Mobile Technology Could Ease Frustration With Money Transfers

More than 83 percent of Amdocs survey respondents showed a strong willingness to use their mobile phone as a means of sending money internationally.

amdocs and mobile banking

A large majority of international money transfer service users (82 percent) using services currently offered by existing players such as money transfer operators (MTOs) and banks, are dissatisfied, according to an Amdocs survey.

The report found almost half (47 percent) of all respondents cite speed of money transfer as a major challenge with their current provider, including 48 percent of those who send through MTOs, 49 percent of those who prefer a bank transfer and 46 percent who use the Internet.

More than 83 percent of respondents show a strong willingness to use their mobile phone as a means of sending money internationally.

When current user base of MTOs is considered, this percentage rises to 92 percent, indicating that a mobile offering, suitably priced and marketed could have a substantial disruptive effect.

"Mobile has a strong opportunity to disrupt the money transfer business. As a medium, it provides the ultimate convenience in terms of availability, accessibility and ease of use," Sharath Dorbala, vice president and head of products, sales and marketing for mobile financial services at Amdocs, told eWEEK. "This combined with innovative business models have disrupted legacy value chains that were built over years and added unnecessary costs on the consumer."

Dorbala explained that just as Uber upended the transportation business, mobile solutions are poised to remake the established MTO marketplace.

"And that comes right out of our survey: a whopping 92 percent of the people we surveyed who were already using MTOs said they’d be willing to shift to using their mobile phones – mobile money – for this purpose," he said. "The time is right, and the market dynamics are right.
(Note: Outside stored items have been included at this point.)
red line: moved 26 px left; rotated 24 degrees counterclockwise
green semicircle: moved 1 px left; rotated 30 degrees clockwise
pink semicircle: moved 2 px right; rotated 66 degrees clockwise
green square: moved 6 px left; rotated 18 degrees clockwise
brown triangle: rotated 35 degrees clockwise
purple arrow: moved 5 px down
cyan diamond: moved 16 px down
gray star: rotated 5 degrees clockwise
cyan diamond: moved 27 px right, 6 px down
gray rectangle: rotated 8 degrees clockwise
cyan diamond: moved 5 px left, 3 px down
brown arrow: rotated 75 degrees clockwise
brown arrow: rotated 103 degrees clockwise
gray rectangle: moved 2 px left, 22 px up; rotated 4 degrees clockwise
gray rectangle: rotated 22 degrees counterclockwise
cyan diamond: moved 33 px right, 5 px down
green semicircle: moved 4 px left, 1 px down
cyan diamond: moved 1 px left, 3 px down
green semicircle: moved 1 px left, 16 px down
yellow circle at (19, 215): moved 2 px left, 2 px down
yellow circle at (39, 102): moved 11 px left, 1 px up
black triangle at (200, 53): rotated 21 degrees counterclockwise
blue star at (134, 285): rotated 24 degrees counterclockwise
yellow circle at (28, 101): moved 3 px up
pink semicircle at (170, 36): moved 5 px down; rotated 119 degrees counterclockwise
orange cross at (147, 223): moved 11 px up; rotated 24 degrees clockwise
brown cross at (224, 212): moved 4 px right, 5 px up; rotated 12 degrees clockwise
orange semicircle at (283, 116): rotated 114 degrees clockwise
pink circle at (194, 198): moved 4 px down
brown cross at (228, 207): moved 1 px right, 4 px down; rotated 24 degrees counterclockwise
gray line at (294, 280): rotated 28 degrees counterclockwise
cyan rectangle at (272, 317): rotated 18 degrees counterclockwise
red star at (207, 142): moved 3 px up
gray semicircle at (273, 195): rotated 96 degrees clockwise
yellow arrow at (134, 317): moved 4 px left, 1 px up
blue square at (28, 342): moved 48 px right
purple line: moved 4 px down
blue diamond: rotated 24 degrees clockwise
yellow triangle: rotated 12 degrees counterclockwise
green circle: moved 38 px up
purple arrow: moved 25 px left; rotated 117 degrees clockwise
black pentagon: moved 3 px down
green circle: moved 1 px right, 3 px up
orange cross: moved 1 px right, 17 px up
Our survey revealed that people see the biggest benefits of mobile money transfer as convenience, security and cost."

According to the survey, 41 percent of those respondents willing to use a mobile international remittance service say that they would be prepared to pay up to $4 per transaction, with a further 21 percent prepared to pay up to $5.

"Clearly, security has to be a prime consideration in any money transfer solution – if consumers don’t trust it, and the system cannot ensure safety, it won’t work," Dorbala said. "While the established MTO model has some drawbacks--such as cost, with multiple entities taking chunks out of the transaction at every step of the way--it has proven itself to be secure."

He pointed out that mobile money solutions are in fact raising the standards of security at a device level where it is more vulnerable.

"For example we see biometrics like finger printing, facial recognition, two-factor authentications, and encryption technologies and of course the security offered by mobile networks itself adheres to that same high standard of safety and security," Dorbala said. "In fact, sending money over your mobile device is equally or even more secure than a credit transaction."